**Action item:** Copy the data below word for word, from its first line through the line containing "9: (1440, 565)", and leave the pictures out.

━━━

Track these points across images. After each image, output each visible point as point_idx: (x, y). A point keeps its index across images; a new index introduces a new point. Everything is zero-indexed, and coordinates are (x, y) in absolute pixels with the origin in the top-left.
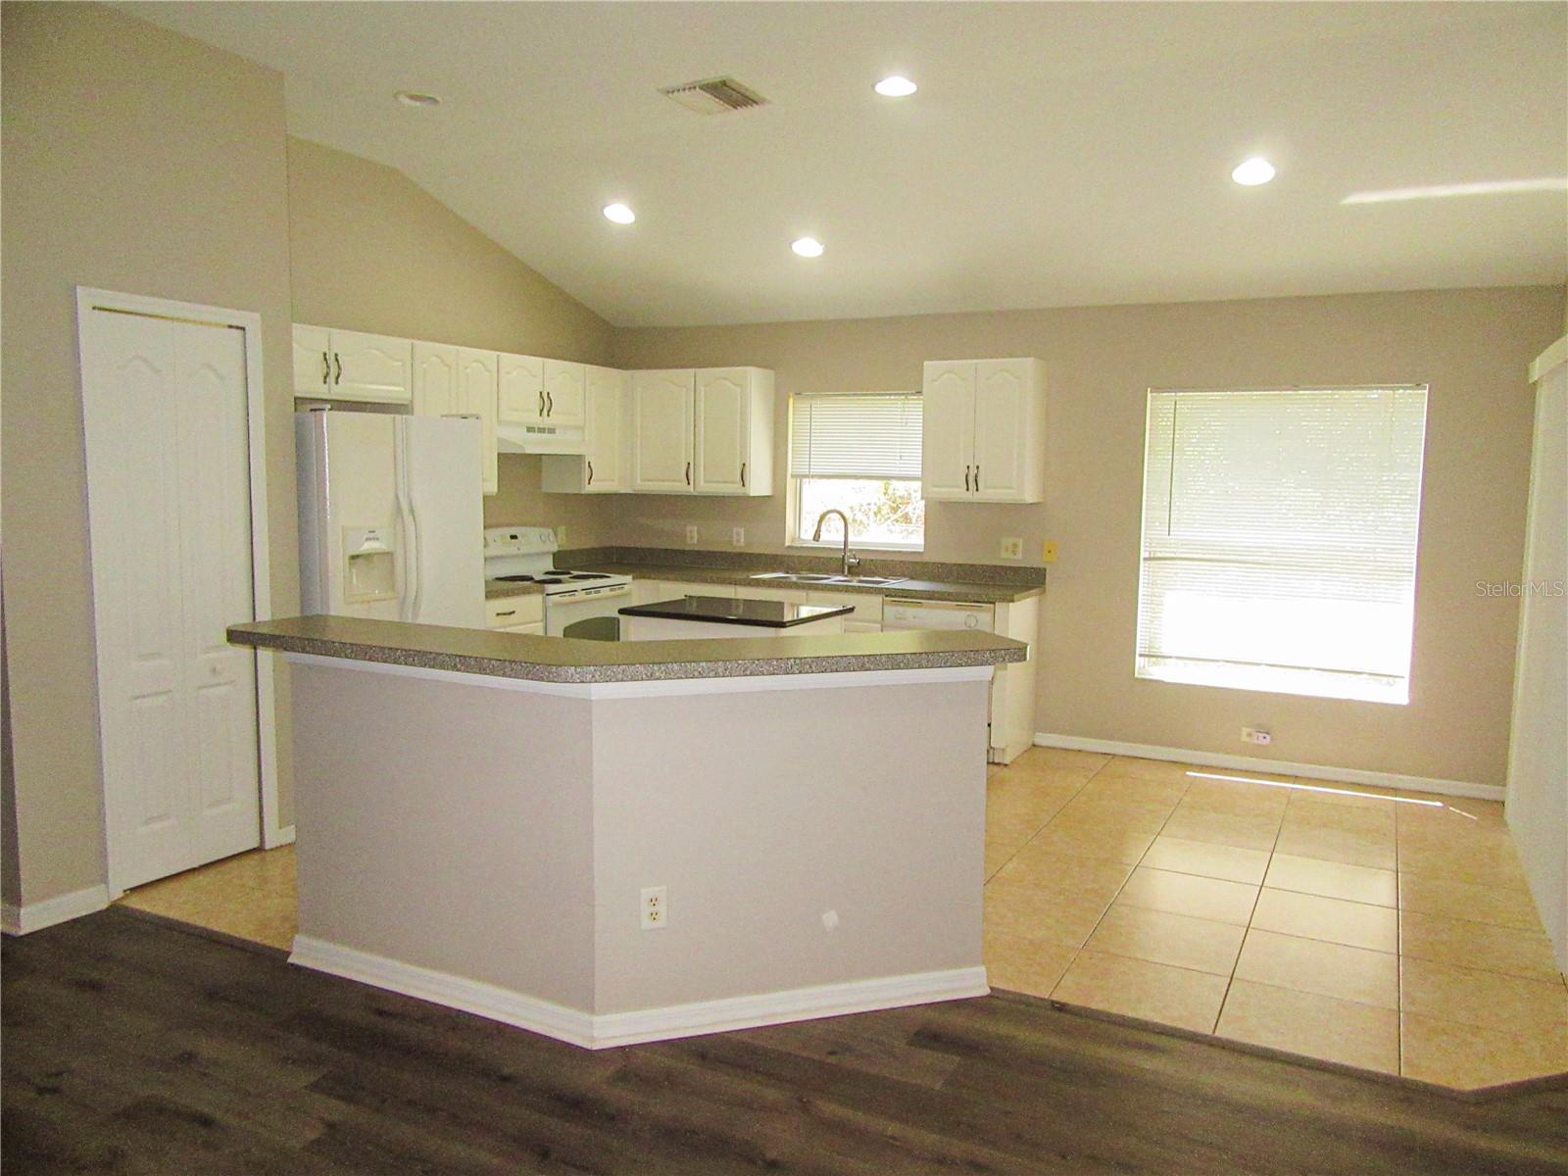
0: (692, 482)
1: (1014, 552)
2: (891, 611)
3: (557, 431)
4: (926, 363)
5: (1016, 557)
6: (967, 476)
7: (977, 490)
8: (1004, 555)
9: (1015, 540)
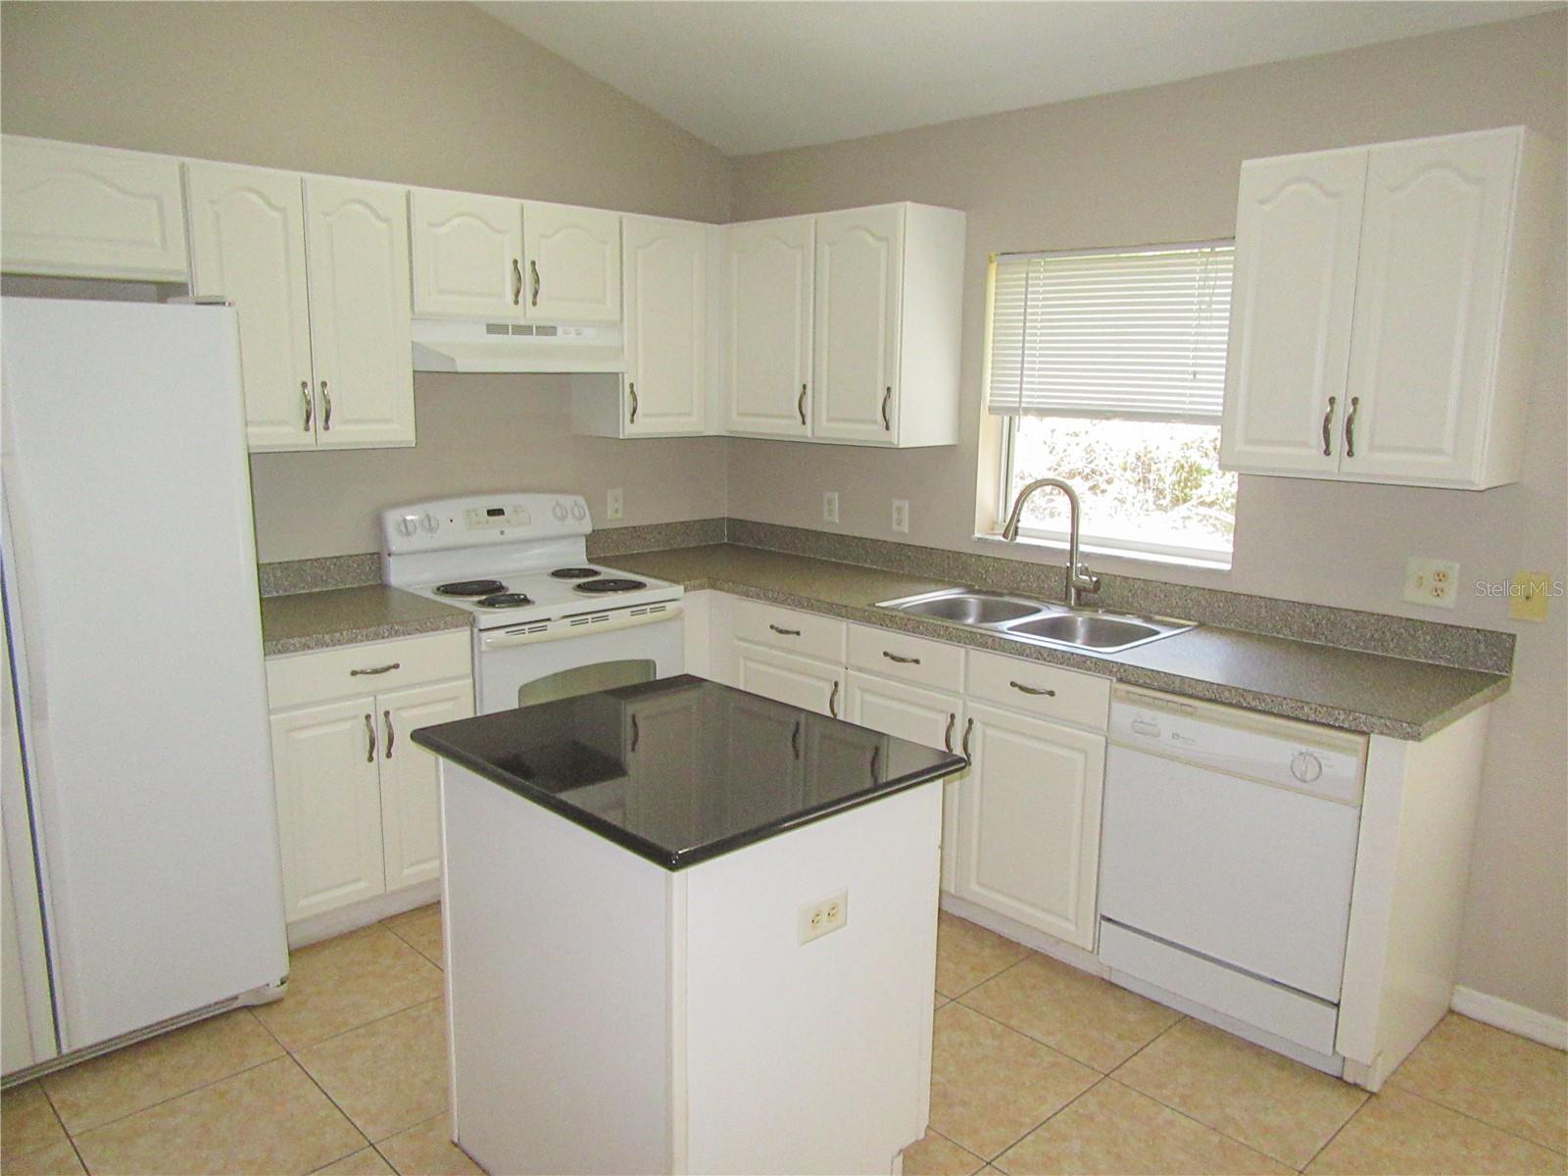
0: (808, 420)
1: (1438, 592)
2: (1127, 714)
3: (560, 331)
4: (1246, 164)
5: (1438, 602)
6: (1327, 420)
7: (1350, 453)
8: (1412, 594)
9: (1440, 565)
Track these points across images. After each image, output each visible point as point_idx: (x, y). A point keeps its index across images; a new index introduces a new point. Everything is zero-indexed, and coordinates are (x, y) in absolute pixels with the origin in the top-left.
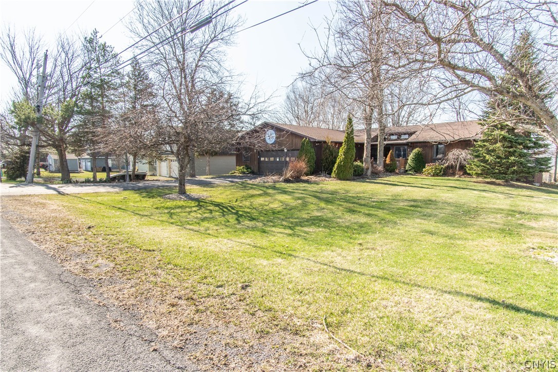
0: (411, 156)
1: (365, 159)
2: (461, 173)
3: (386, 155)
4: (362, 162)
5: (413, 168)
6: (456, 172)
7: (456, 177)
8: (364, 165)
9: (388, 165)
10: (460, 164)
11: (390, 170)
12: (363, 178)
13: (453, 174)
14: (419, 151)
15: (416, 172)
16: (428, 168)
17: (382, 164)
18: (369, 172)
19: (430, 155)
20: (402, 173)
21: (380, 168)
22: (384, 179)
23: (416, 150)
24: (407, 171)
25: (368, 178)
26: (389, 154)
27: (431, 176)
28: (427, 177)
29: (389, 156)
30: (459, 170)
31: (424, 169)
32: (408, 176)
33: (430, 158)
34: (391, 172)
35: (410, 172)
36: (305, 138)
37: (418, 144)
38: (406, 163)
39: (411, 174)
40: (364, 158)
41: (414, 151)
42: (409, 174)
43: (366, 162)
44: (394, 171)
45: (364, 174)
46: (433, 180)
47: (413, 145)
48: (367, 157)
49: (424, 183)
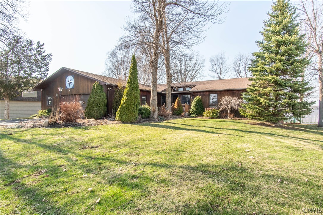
0: (193, 103)
1: (152, 102)
2: (232, 116)
3: (173, 101)
4: (149, 105)
5: (195, 112)
6: (228, 115)
7: (229, 119)
8: (151, 108)
9: (175, 109)
10: (231, 108)
11: (177, 113)
12: (149, 121)
13: (226, 117)
14: (199, 99)
15: (197, 115)
16: (207, 112)
17: (170, 108)
18: (156, 115)
19: (207, 102)
20: (187, 116)
21: (169, 111)
22: (170, 121)
23: (197, 98)
24: (190, 114)
25: (154, 121)
26: (177, 100)
27: (210, 118)
28: (206, 120)
29: (176, 102)
30: (230, 114)
31: (204, 113)
32: (191, 118)
33: (207, 104)
34: (178, 115)
35: (193, 115)
36: (96, 82)
37: (198, 93)
38: (190, 108)
39: (194, 117)
40: (150, 101)
41: (195, 98)
42: (192, 117)
43: (153, 105)
44: (181, 115)
45: (151, 116)
46: (213, 122)
47: (194, 94)
48: (154, 100)
49: (206, 125)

━━━

**Your response:**
Track these points across images. After each image, output each visible point as point_idx: (x, y). A point keeps its index across images; a new index introduces a new point. Everything is zero-indexed, and coordinates are (x, y) in absolute pixels with the origin in the top-left.
0: (692, 482)
1: (1014, 552)
2: (891, 611)
3: (557, 431)
4: (926, 363)
5: (1016, 557)
6: (967, 476)
7: (977, 490)
8: (1004, 555)
9: (1015, 540)
0: (808, 420)
1: (1438, 592)
2: (1127, 714)
3: (560, 331)
4: (1246, 164)
5: (1438, 602)
6: (1327, 420)
7: (1350, 453)
8: (1412, 594)
9: (1440, 565)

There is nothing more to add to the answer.